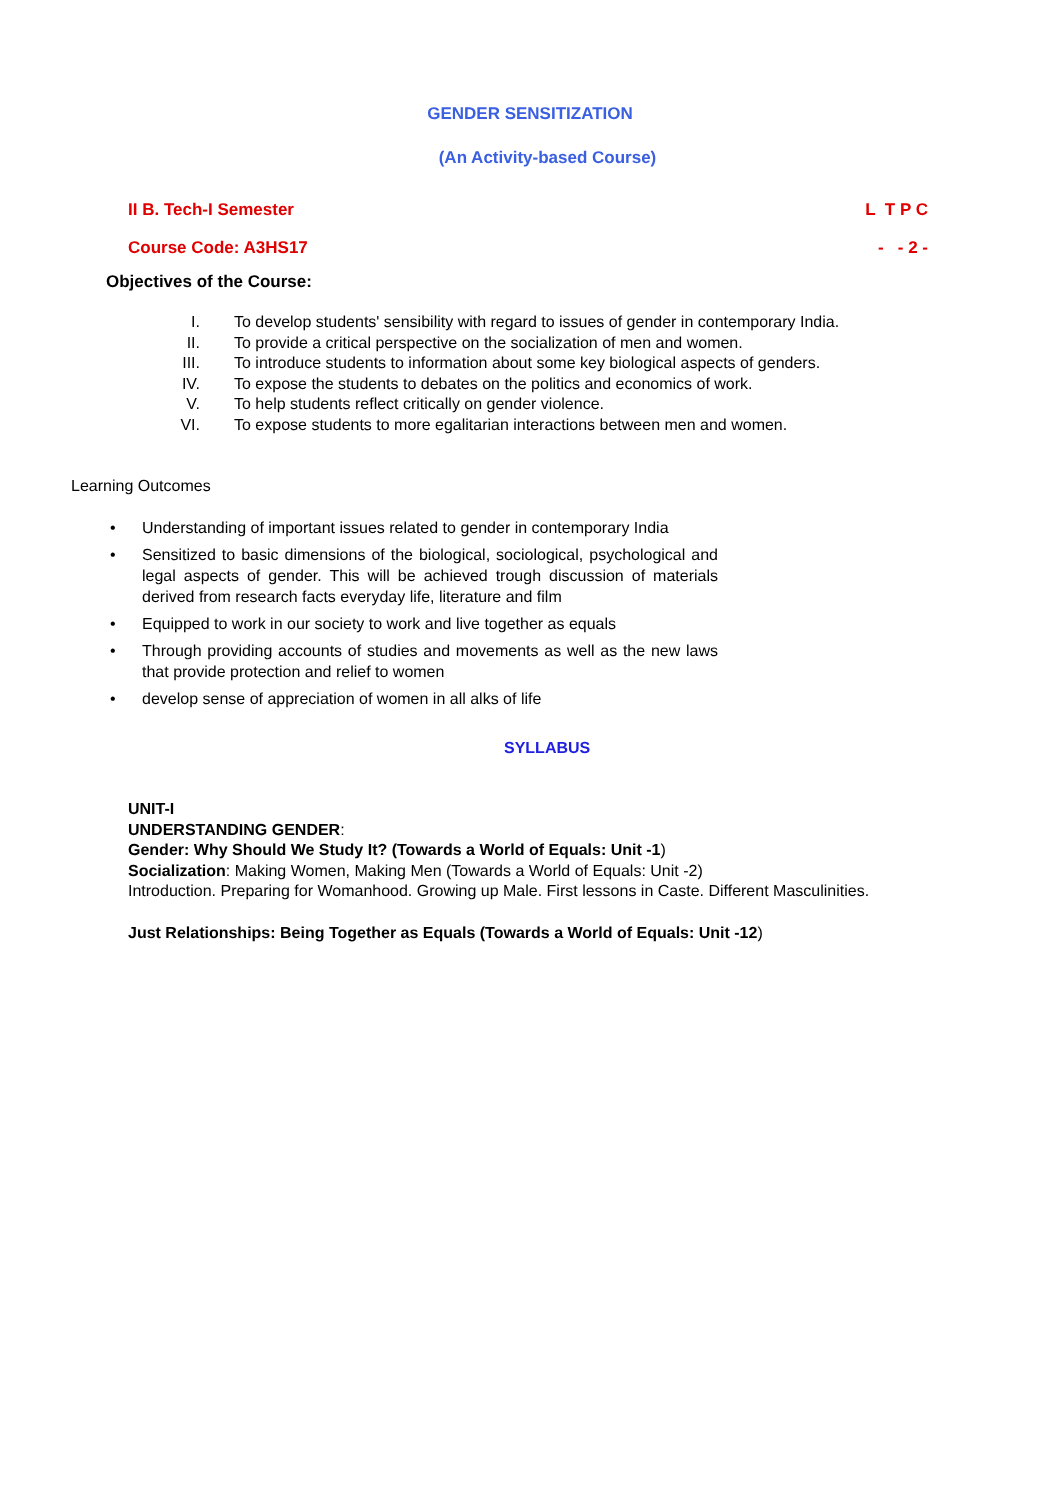GENDER SENSITIZATION
(An Activity-based Course)
II B. Tech-I Semester L T P C
Course Code: A3HS17 - - 2 -
Objectives of the Course:
I. To develop students' sensibility with regard to issues of gender in contemporary India.
II. To provide a critical perspective on the socialization of men and women.
III. To introduce students to information about some key biological aspects of genders.
IV. To expose the students to debates on the politics and economics of work.
V. To help students reflect critically on gender violence.
VI. To expose students to more egalitarian interactions between men and women.
Learning Outcomes
• Understanding of important issues related to gender in contemporary India
• Sensitized to basic dimensions of the biological, sociological, psychological and legal aspects of gender. This will be achieved trough discussion of materials derived from research facts everyday life, literature and film
• Equipped to work in our society to work and live together as equals
• Through providing accounts of studies and movements as well as the new laws that provide protection and relief to women
• develop sense of appreciation of women in all alks of life
SYLLABUS
UNIT-I
UNDERSTANDING GENDER:
Gender: Why Should We Study It? (Towards a World of Equals: Unit -1)
Socialization: Making Women, Making Men (Towards a World of Equals: Unit -2)
Introduction. Preparing for Womanhood. Growing up Male. First lessons in Caste. Different Masculinities.
Just Relationships: Being Together as Equals (Towards a World of Equals: Unit -12)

Task item - Would you set down the records above once more, exactly, with the pictures removed?

Answer to this exercise -
GENDER SENSITIZATION
(An Activity-based Course)
II B. Tech-I Semester L T P C
Course Code: A3HS17 - - 2 -
Objectives of the Course:
I. To develop students' sensibility with regard to issues of gender in contemporary India.
II. To provide a critical perspective on the socialization of men and women.
III. To introduce students to information about some key biological aspects of genders.
IV. To expose the students to debates on the politics and economics of work.
V. To help students reflect critically on gender violence.
VI. To expose students to more egalitarian interactions between men and women.
Learning Outcomes
• Understanding of important issues related to gender in contemporary India
• Sensitized to basic dimensions of the biological, sociological, psychological and legal aspects of gender. This will be achieved trough discussion of materials derived from research facts everyday life, literature and film
• Equipped to work in our society to work and live together as equals
• Through providing accounts of studies and movements as well as the new laws that provide protection and relief to women
• develop sense of appreciation of women in all alks of life
SYLLABUS
UNIT-I
UNDERSTANDING GENDER:
Gender: Why Should We Study It? (Towards a World of Equals: Unit -1)
Socialization: Making Women, Making Men (Towards a World of Equals: Unit -2)
Introduction. Preparing for Womanhood. Growing up Male. First lessons in Caste. Different Masculinities.
Just Relationships: Being Together as Equals (Towards a World of Equals: Unit -12)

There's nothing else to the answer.